Collected data:
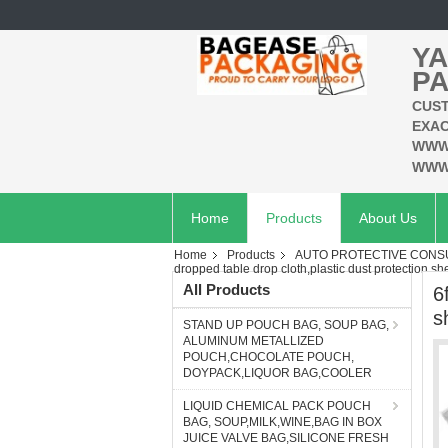
YA
PA
CUST
EXAC
WWW
WWW
Home
Products
About Us
Home
Products
AUTO PROTECTIVE CONSU
dropped table drop cloth,plastic dust protection sh
All Products
6
s
STAND UP POUCH BAG, SOUP BAG,
ALUMINUM METALLIZED
POUCH,CHOCOLATE POUCH,
DOYPACK,LIQUOR BAG,COOLER
LIQUID CHEMICAL PACK POUCH
BAG, SOUP,MILK,WINE,BAG IN BOX
JUICE VALVE BAG,SILICONE FRESH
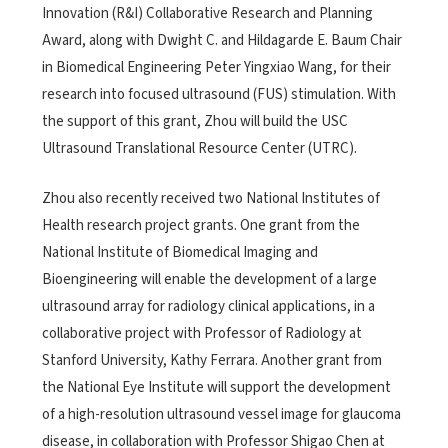
Innovation (R&I) Collaborative Research and Planning
Award, along with Dwight C. and Hildagarde E. Baum Chair
in Biomedical Engineering Peter Yingxiao Wang, for their
research into focused ultrasound (FUS) stimulation. With
the support of this grant, Zhou will build the USC
Ultrasound Translational Resource Center (UTRC).
Zhou also recently received two National Institutes of
Health research project grants. One grant from the
National Institute of Biomedical Imaging and
Bioengineering will enable the development of a large
ultrasound array for radiology clinical applications, in a
collaborative project with Professor of Radiology at
Stanford University, Kathy Ferrara. Another grant from
the National Eye Institute will support the development
of a high-resolution ultrasound vessel image for glaucoma
disease, in collaboration with Professor Shigao Chen at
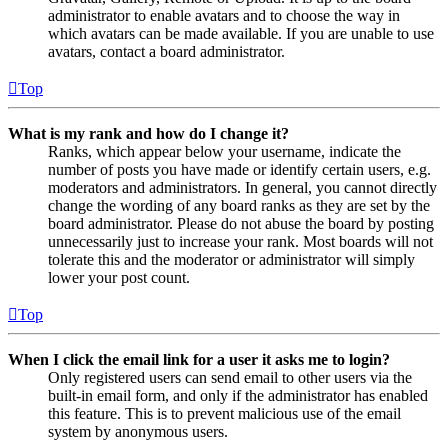
administrator to enable avatars and to choose the way in
which avatars can be made available. If you are unable to use
avatars, contact a board administrator.
Top
What is my rank and how do I change it?
Ranks, which appear below your username, indicate the
number of posts you have made or identify certain users, e.g.
moderators and administrators. In general, you cannot directly
change the wording of any board ranks as they are set by the
board administrator. Please do not abuse the board by posting
unnecessarily just to increase your rank. Most boards will not
tolerate this and the moderator or administrator will simply
lower your post count.
Top
When I click the email link for a user it asks me to login?
Only registered users can send email to other users via the
built-in email form, and only if the administrator has enabled
this feature. This is to prevent malicious use of the email
system by anonymous users.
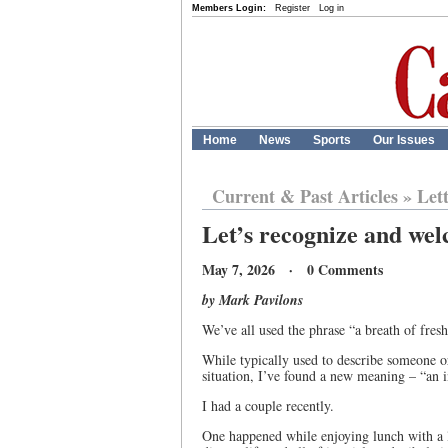
Members Login:
Register
Log in
Home
News
Sports
Our Issues
Current & Past Articles
»
Let
Let’s recognize and wel
May 7, 2026 · 0 Comments
by Mark Pavilons
We’ve all used the phrase “a breath of fresh 
While typically used to describe someone or
situation, I’ve found a new meaning – “an i
I had a couple recently.
One happened while enjoying lunch with a lo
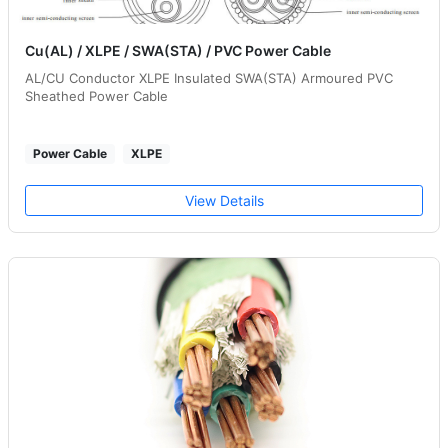
Cu(AL) / XLPE / SWA(STA) / PVC Power Cable
AL/CU Conductor XLPE Insulated SWA(STA) Armoured PVC
Sheathed Power Cable
Power Cable
XLPE
View Details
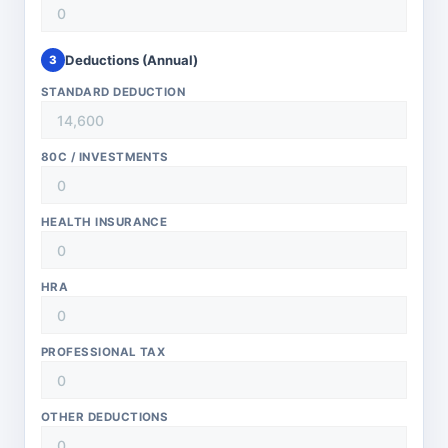
Deductions (Annual)
3
STANDARD DEDUCTION
80C / INVESTMENTS
HEALTH INSURANCE
HRA
PROFESSIONAL TAX
OTHER DEDUCTIONS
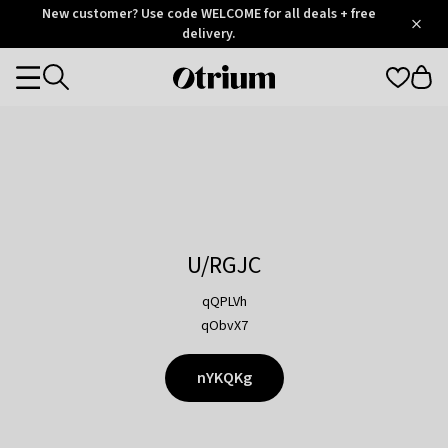
Otrium
New customer? Use code WELCOME for all deals + free
/
5
Trustpilot
delivery.
score
Otrium
Categories
home
page
U/RGJC
qQPLVh
qObvX7
nYKQKg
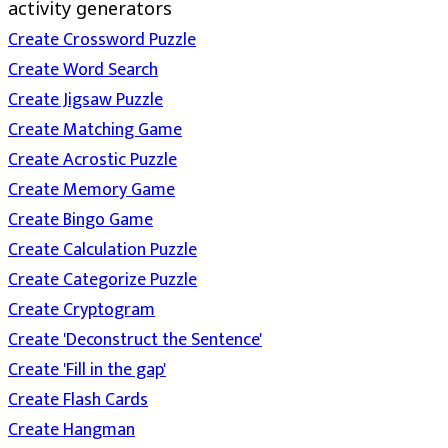
activity generators
Create Crossword Puzzle
Create Word Search
Create Jigsaw Puzzle
Create Matching Game
Create Acrostic Puzzle
Create Memory Game
Create Bingo Game
Create Calculation Puzzle
Create Categorize Puzzle
Create Cryptogram
Create 'Deconstruct the Sentence'
Create 'Fill in the gap'
Create Flash Cards
Create Hangman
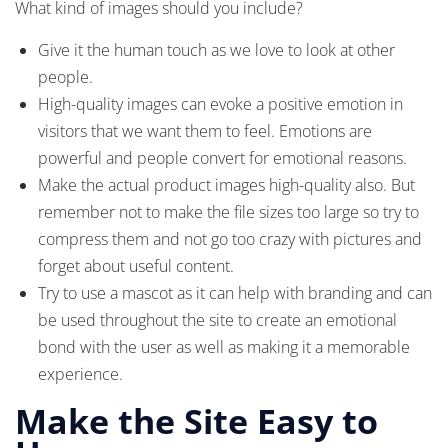
What kind of images should you include?
Give it the human touch as we love to look at other
people.
High-quality images can evoke a positive emotion in
visitors that we want them to feel. Emotions are
powerful and people convert for emotional reasons.
Make the actual product images high-quality also. But
remember not to make the file sizes too large so try to
compress them and not go too crazy with pictures and
forget about useful content.
Try to use a mascot as it can help with branding and can
be used throughout the site to create an emotional
bond with the user as well as making it a memorable
experience.
Make the Site Easy to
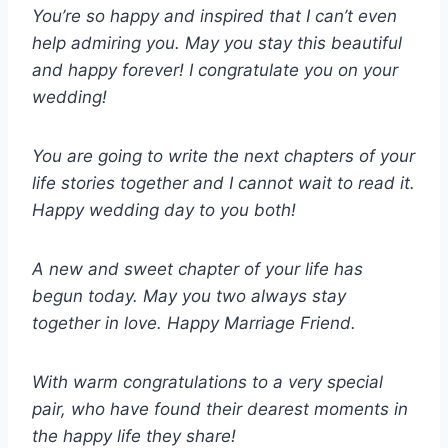
You’re so happy and inspired that I can’t even
help admiring you. May you stay this beautiful
and happy forever! I congratulate you on your
wedding!
You are going to write the next chapters of your
life stories together and I cannot wait to read it.
Happy wedding day to you both!
A new and sweet chapter of your life has
begun today. May you two always stay
together in love. Happy Marriage Friend.
With warm congratulations to a very special
pair, who have found their dearest moments in
the happy life they share!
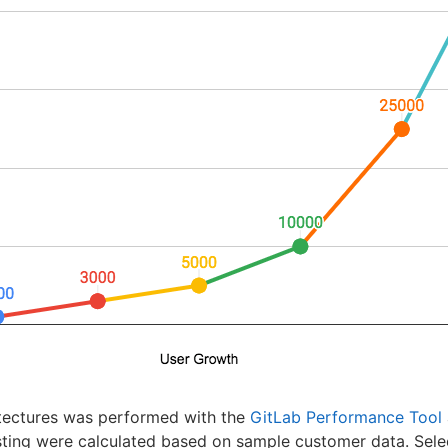
itectures was performed with the
GitLab Performance Tool
sting were calculated based on sample customer data. Sele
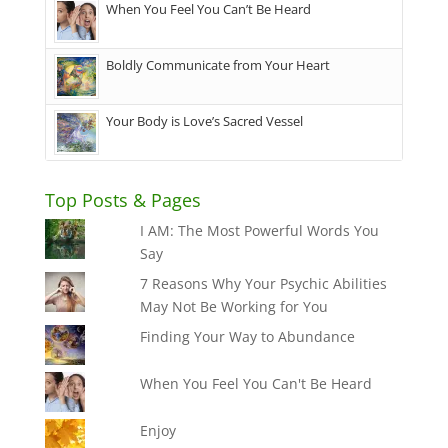
When You Feel You Can’t Be Heard
Boldly Communicate from Your Heart
Your Body is Love’s Sacred Vessel
Top Posts & Pages
I AM: The Most Powerful Words You
Say
7 Reasons Why Your Psychic Abilities
May Not Be Working for You
Finding Your Way to Abundance
When You Feel You Can't Be Heard
Enjoy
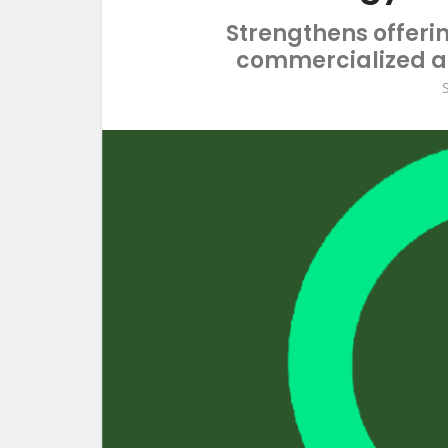
Strengthens offeri
commercialized an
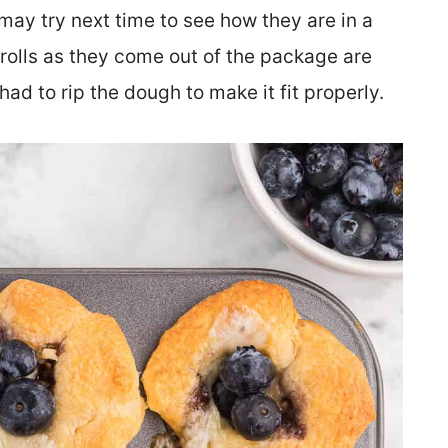
 may try next time to see how they are in a
 rolls as they come out of the package are
 had to rip the dough to make it fit properly.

## [EXERCISE REQUIREMENTS]
Could you give the records again from their first line up to and including the line with "disease, in collaboration", renaming "Award" to "Prize" and keeping everything else the same? Leave the pictures out.

## [RESULT OF THE TASK]
YA
PA
CUST
EXAC
WWW
WWW
Home
Products
About Us
Home
Products
AUTO PROTECTIVE CONSU
dropped table drop cloth,plastic dust protection sh
All Products
6
s
STAND UP POUCH BAG, SOUP BAG,
ALUMINUM METALLIZED
POUCH,CHOCOLATE POUCH,
DOYPACK,LIQUOR BAG,COOLER
LIQUID CHEMICAL PACK POUCH
BAG, SOUP,MILK,WINE,BAG IN BOX
JUICE VALVE BAG,SILICONE FRESH
Innovation (R&I) Collaborative Research and Planning
Prize, along with Dwight C. and Hildagarde E. Baum Chair
in Biomedical Engineering Peter Yingxiao Wang, for their
research into focused ultrasound (FUS) stimulation. With
the support of this grant, Zhou will build the USC
Ultrasound Translational Resource Center (UTRC).
Zhou also recently received two National Institutes of
Health research project grants. One grant from the
National Institute of Biomedical Imaging and
Bioengineering will enable the development of a large
ultrasound array for radiology clinical applications, in a
collaborative project with Professor of Radiology at
Stanford University, Kathy Ferrara. Another grant from
the National Eye Institute will support the development
of a high-resolution ultrasound vessel image for glaucoma
disease, in collaboration with Professor Shigao Chen at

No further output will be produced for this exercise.